Quoted passage –
────────────────────────────────────────

# Barometer study



## Try'n Hard (Oct 23, 2008)

Well more of a long term observation than a study. I got a barometer app but discovered a better one on my regular accuweather app. All of my fishing is for crappie but found some things out about bass and catfish as well. I can only go when I can go so if the conditions aren’t right it’s really not gonna stop me. Here’s what I’ve “observed”. Barometer above 30.1 - usually very nice weather but fish don’t want to bite. I can see them on structure with ff but can only get one to bite per spot. Sometimes, no bites
Between 30 and 30.1. Still nice weather but fishing still not good. 
Below 30 usually cloudy and fish bite better. May get 4 fish per structure as compared to 1 fish at above 30
As bad weather or fronts approach the barometer drops and this seemed to be the best time to fish. A falling barometer will also produce bass and catfish on crappie jigs. Ironically this is also the time that I hear more owls, and see more wildlife. 
After the front or storms pass the barometer on a rise completely stopped the bite for me. I’ve been told crappie really don’t like a rising pressure as it affects their swim bladder and makes them feel like they have a full stomach. 
Barometer readings have to be a small part of success or failure. A falling barometer won’t do much for you if the water is high and muddy, but I think it’s at least something to consider if your planning a trip or if your just looking for something to blame after a bad one!


----------



## Chumbuster (Oct 17, 2017)

That's pretty on point TnH...I've found the barometric pressure changes are something to look at as well and make adjustments for when I go if its high or rising...usually lighter, smaller, slower is what gets me the nod on tougher days. Although I'm a pretty dismal crappie fisher in general lol


----------



## JoeyWelch (Sep 25, 2009)

Good info Tryn.


----------



## Try'n Hard (Oct 23, 2008)

I will say that I think the moon phase is a stronger influence than the barometer.


----------



## JoeyWelch (Sep 25, 2009)

Do you keep a log book?


----------



## Try'n Hard (Oct 23, 2008)

jlw1972 said:


> Do you keep a log book?




I had one on my phone but it didn’t get updated and won’t work with the new iOS. Barometer readings are so slight they are annoying. All above 29 and below 31


----------



## JoeyWelch (Sep 25, 2009)

────────────────────────────────────────

Data for review –

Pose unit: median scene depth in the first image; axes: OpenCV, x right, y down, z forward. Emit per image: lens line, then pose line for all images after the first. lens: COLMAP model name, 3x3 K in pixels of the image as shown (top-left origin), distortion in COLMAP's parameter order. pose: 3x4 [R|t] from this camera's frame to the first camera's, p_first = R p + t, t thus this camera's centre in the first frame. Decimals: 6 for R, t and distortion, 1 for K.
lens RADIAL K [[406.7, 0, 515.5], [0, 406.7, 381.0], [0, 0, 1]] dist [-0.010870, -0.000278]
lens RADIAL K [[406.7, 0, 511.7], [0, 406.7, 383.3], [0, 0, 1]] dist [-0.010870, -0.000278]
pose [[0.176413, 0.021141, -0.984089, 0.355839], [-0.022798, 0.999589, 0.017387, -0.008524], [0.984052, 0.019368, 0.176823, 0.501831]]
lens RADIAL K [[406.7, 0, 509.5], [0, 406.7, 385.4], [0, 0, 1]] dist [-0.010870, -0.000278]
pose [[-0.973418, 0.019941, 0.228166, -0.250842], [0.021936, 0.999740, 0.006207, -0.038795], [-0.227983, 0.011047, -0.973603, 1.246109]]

────────────────────────────────────────

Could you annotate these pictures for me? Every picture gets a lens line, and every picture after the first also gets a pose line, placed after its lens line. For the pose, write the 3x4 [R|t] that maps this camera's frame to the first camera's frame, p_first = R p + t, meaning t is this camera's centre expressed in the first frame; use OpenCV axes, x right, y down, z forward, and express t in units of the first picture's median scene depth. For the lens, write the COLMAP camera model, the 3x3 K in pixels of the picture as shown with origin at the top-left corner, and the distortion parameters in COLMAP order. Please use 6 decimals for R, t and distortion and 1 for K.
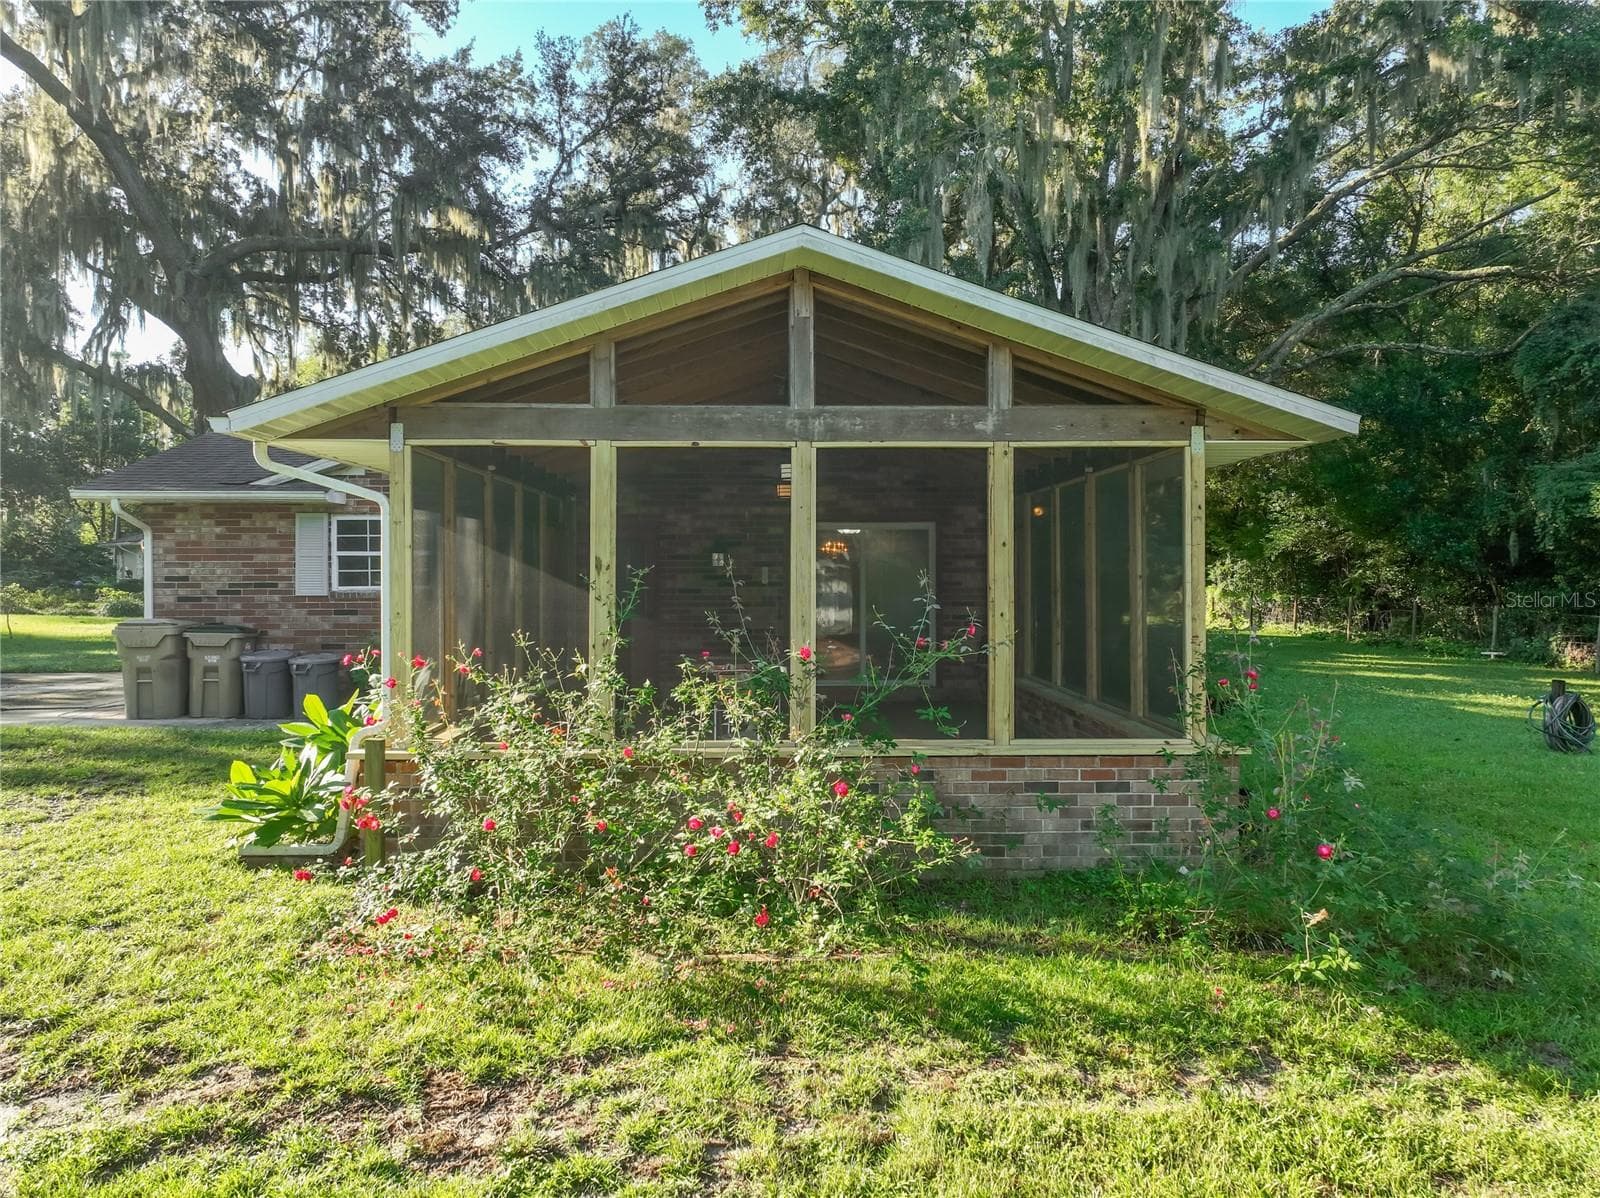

────────────────────────────────────────

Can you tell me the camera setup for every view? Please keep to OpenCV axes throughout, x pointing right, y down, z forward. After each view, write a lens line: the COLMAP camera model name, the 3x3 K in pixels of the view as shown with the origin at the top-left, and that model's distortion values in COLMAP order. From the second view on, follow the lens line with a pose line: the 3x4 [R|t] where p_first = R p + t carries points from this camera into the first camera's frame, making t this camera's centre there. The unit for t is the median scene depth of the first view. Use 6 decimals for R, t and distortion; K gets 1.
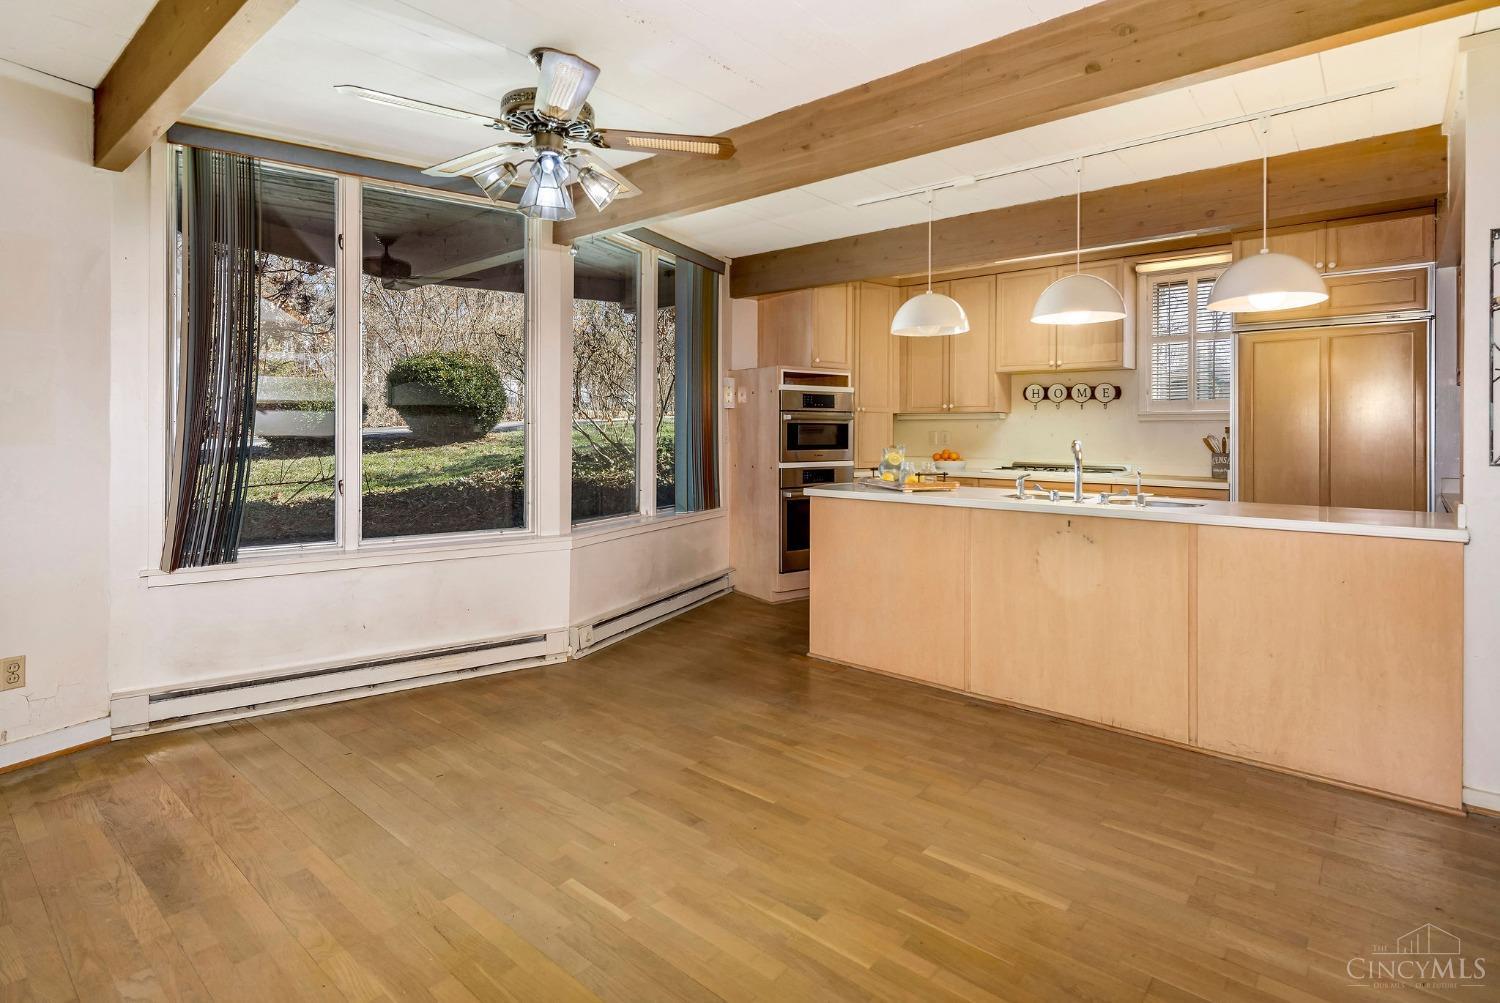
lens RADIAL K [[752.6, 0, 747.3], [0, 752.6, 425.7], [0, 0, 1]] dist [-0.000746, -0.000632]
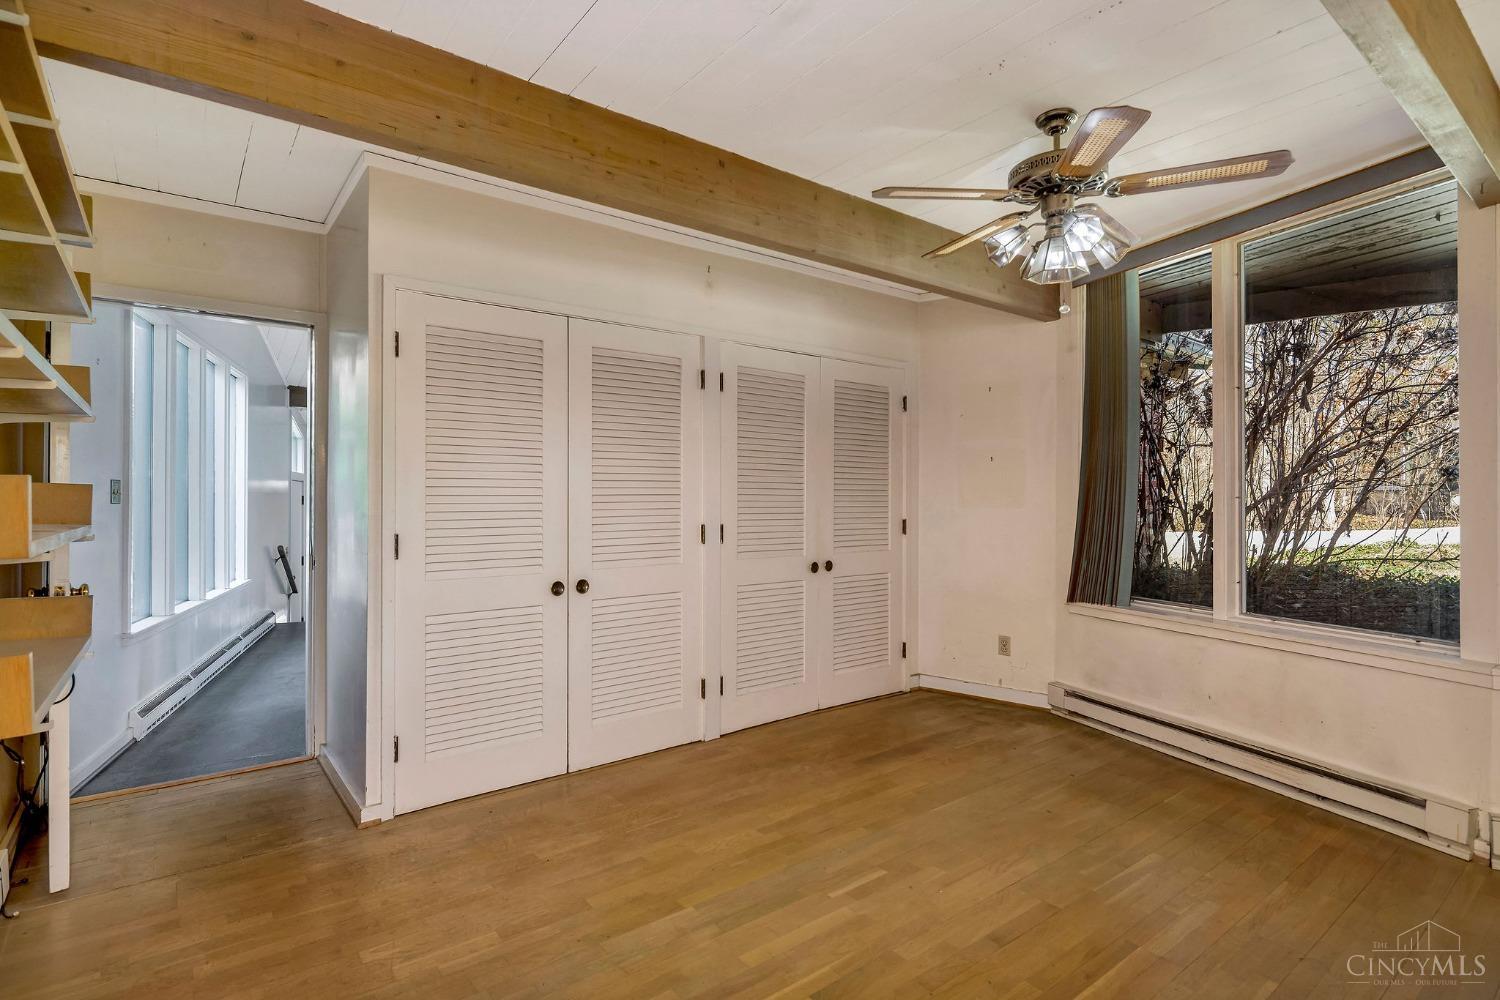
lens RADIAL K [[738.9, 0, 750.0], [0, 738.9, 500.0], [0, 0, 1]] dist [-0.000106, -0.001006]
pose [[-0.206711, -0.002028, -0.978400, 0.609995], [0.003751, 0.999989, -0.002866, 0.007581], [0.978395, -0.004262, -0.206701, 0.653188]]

────────────────────────────────────────

Exercise objective – Reproduce the passage of the barometer fishing thread that runs from "Below 30 usually" up to and including "a full stomach.". The items are separate material, not part of the forum thread.

Task answer –
Below 30 usually cloudy and fish bite better. May get 4 fish per structure as compared to 1 fish at above 30
As bad weather or fronts approach the barometer drops and this seemed to be the best time to fish. A falling barometer will also produce bass and catfish on crappie jigs. Ironically this is also the time that I hear more owls, and see more wildlife. 
After the front or storms pass the barometer on a rise completely stopped the bite for me. I’ve been told crappie really don’t like a rising pressure as it affects their swim bladder and makes them feel like they have a full stomach.